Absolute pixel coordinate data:
-*-*-

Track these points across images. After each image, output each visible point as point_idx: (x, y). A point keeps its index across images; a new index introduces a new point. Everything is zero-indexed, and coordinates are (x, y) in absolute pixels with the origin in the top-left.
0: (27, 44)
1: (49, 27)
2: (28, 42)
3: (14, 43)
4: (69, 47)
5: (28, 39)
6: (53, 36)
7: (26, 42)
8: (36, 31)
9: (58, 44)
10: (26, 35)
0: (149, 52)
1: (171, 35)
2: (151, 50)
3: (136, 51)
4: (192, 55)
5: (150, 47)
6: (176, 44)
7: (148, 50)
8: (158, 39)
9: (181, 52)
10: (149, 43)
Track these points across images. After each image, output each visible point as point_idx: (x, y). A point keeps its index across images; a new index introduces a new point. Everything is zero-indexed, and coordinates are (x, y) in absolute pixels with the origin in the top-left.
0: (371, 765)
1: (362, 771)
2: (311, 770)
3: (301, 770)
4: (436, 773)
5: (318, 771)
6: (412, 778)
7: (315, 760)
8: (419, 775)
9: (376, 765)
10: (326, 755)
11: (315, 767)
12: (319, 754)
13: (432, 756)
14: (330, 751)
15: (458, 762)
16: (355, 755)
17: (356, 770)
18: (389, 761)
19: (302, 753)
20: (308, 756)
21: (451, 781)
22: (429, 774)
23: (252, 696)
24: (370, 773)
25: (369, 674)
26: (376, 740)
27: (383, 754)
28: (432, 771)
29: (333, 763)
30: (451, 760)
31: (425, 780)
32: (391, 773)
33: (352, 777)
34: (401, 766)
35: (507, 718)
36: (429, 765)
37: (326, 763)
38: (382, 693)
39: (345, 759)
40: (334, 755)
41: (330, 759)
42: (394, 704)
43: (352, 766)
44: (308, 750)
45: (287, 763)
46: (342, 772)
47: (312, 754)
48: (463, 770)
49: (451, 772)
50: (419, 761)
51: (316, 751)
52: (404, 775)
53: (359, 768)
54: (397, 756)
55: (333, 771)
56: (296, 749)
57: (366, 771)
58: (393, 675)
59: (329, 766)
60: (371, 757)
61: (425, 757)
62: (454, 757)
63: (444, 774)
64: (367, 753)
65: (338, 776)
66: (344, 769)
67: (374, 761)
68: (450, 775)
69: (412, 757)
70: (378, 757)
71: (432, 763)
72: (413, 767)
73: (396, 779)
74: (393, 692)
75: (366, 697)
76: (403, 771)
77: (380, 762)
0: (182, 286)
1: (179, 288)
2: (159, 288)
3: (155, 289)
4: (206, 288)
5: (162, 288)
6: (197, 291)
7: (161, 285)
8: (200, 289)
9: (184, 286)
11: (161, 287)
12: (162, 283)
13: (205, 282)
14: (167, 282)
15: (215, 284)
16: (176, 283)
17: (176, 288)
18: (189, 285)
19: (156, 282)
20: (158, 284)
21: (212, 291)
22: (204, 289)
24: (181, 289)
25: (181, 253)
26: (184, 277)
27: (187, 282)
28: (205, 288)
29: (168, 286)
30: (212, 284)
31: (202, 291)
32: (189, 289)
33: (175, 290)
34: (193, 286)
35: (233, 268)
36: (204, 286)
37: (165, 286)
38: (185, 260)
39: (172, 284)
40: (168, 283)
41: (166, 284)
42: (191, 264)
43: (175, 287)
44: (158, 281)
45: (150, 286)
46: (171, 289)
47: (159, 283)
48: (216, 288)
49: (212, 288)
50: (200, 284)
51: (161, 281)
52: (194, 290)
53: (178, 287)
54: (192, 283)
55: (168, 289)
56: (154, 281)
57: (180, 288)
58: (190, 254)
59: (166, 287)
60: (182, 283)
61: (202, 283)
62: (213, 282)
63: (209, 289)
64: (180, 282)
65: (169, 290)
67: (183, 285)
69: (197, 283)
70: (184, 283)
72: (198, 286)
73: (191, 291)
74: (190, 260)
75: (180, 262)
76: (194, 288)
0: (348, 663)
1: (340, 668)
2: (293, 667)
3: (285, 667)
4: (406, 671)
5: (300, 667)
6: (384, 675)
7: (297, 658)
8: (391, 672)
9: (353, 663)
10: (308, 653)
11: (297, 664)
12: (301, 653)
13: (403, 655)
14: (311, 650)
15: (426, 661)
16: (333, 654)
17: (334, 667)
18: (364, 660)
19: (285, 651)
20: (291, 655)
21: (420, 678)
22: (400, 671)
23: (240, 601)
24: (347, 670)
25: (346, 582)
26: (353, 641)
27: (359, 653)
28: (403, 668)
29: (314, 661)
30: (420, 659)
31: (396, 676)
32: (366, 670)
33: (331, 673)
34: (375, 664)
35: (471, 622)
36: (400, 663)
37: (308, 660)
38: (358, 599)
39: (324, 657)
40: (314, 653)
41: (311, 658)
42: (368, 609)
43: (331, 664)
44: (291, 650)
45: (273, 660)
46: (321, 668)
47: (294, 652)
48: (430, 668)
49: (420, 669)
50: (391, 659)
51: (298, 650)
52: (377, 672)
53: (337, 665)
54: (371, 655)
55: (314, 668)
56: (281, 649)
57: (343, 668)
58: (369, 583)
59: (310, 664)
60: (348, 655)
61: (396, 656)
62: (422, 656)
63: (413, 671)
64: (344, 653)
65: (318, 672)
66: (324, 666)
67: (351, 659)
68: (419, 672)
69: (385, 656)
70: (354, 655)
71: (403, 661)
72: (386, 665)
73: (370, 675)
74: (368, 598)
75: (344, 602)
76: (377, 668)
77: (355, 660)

-*-*-

TASK REQUIREMENTS = Format the stretch from the start of the records through the line containing "10: (149, 43)" as a Markdown table with columns Row and Line, skipping any blank lines.

PROBLEM SOLUTION =
| Row | Line |
|---|---|
| 1 | Track these points across images. After each image, output each visible point as point_idx: (x, y). A point keeps its index across images; a new index introduces a new point. Everything is zero-indexed, and coordinates are (x, y) in absolute pixels with the origin in the top-left. |
| 2 | 0: (27, 44) |
| 3 | 1: (49, 27) |
| 4 | 2: (28, 42) |
| 5 | 3: (14, 43) |
| 6 | 4: (69, 47) |
| 7 | 5: (28, 39) |
| 8 | 6: (53, 36) |
| 9 | 7: (26, 42) |
| 10 | 8: (36, 31) |
| 11 | 9: (58, 44) |
| 12 | 10: (26, 35) |
| 13 | 0: (149, 52) |
| 14 | 1: (171, 35) |
| 15 | 2: (151, 50) |
| 16 | 3: (136, 51) |
| 17 | 4: (192, 55) |
| 18 | 5: (150, 47) |
| 19 | 6: (176, 44) |
| 20 | 7: (148, 50) |
| 21 | 8: (158, 39) |
| 22 | 9: (181, 52) |
| 23 | 10: (149, 43) |